To do:
Could you copy every record below exactly as it stands?

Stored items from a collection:
⟨

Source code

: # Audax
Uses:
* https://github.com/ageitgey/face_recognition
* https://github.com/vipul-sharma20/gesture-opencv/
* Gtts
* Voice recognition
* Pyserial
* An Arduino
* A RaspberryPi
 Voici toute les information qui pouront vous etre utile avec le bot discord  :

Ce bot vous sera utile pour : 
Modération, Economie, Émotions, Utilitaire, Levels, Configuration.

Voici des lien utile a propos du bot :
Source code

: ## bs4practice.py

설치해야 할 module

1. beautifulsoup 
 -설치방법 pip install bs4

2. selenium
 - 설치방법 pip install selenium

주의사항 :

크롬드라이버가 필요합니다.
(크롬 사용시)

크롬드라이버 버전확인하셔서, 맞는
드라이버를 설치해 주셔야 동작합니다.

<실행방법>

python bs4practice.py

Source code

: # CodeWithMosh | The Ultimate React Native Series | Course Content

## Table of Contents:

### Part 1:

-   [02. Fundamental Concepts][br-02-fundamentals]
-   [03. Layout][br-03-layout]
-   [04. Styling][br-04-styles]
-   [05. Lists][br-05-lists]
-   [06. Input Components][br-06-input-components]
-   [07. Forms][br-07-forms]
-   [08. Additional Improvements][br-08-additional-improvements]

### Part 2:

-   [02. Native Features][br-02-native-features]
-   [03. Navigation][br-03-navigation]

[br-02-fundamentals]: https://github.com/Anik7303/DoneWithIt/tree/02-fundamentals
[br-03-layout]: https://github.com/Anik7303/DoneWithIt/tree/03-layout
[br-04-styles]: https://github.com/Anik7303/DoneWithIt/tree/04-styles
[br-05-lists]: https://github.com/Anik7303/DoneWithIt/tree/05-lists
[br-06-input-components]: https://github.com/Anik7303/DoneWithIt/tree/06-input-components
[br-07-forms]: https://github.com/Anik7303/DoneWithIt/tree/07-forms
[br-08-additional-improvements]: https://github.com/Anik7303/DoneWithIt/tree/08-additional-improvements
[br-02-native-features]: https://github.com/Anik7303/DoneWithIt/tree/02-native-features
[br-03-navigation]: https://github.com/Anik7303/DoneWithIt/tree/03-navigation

⟩

Response to this exercise:
Source code

: # Audax
Uses:
* https://github.com/ageitgey/face_recognition
* https://github.com/vipul-sharma20/gesture-opencv/
* Gtts
* Voice recognition
* Pyserial
* An Arduino
* A RaspberryPi
 Voici toute les information qui pouront vous etre utile avec le bot discord  :

Ce bot vous sera utile pour : 
Modération, Economie, Émotions, Utilitaire, Levels, Configuration.

Voici des lien utile a propos du bot :
Source code

: ## bs4practice.py

설치해야 할 module

1. beautifulsoup 
 -설치방법 pip install bs4

2. selenium
 - 설치방법 pip install selenium

주의사항 :

크롬드라이버가 필요합니다.
(크롬 사용시)

크롬드라이버 버전확인하셔서, 맞는
드라이버를 설치해 주셔야 동작합니다.

<실행방법>

python bs4practice.py

Source code

: # CodeWithMosh | The Ultimate React Native Series | Course Content

## Table of Contents:

### Part 1:

-   [02. Fundamental Concepts][br-02-fundamentals]
-   [03. Layout][br-03-layout]
-   [04. Styling][br-04-styles]
-   [05. Lists][br-05-lists]
-   [06. Input Components][br-06-input-components]
-   [07. Forms][br-07-forms]
-   [08. Additional Improvements][br-08-additional-improvements]

### Part 2:

-   [02. Native Features][br-02-native-features]
-   [03. Navigation][br-03-navigation]

[br-02-fundamentals]: https://github.com/Anik7303/DoneWithIt/tree/02-fundamentals
[br-03-layout]: https://github.com/Anik7303/DoneWithIt/tree/03-layout
[br-04-styles]: https://github.com/Anik7303/DoneWithIt/tree/04-styles
[br-05-lists]: https://github.com/Anik7303/DoneWithIt/tree/05-lists
[br-06-input-components]: https://github.com/Anik7303/DoneWithIt/tree/06-input-components
[br-07-forms]: https://github.com/Anik7303/DoneWithIt/tree/07-forms
[br-08-additional-improvements]: https://github.com/Anik7303/DoneWithIt/tree/08-additional-improvements
[br-02-native-features]: https://github.com/Anik7303/DoneWithIt/tree/02-native-features
[br-03-navigation]: https://github.com/Anik7303/DoneWithIt/tree/03-navigation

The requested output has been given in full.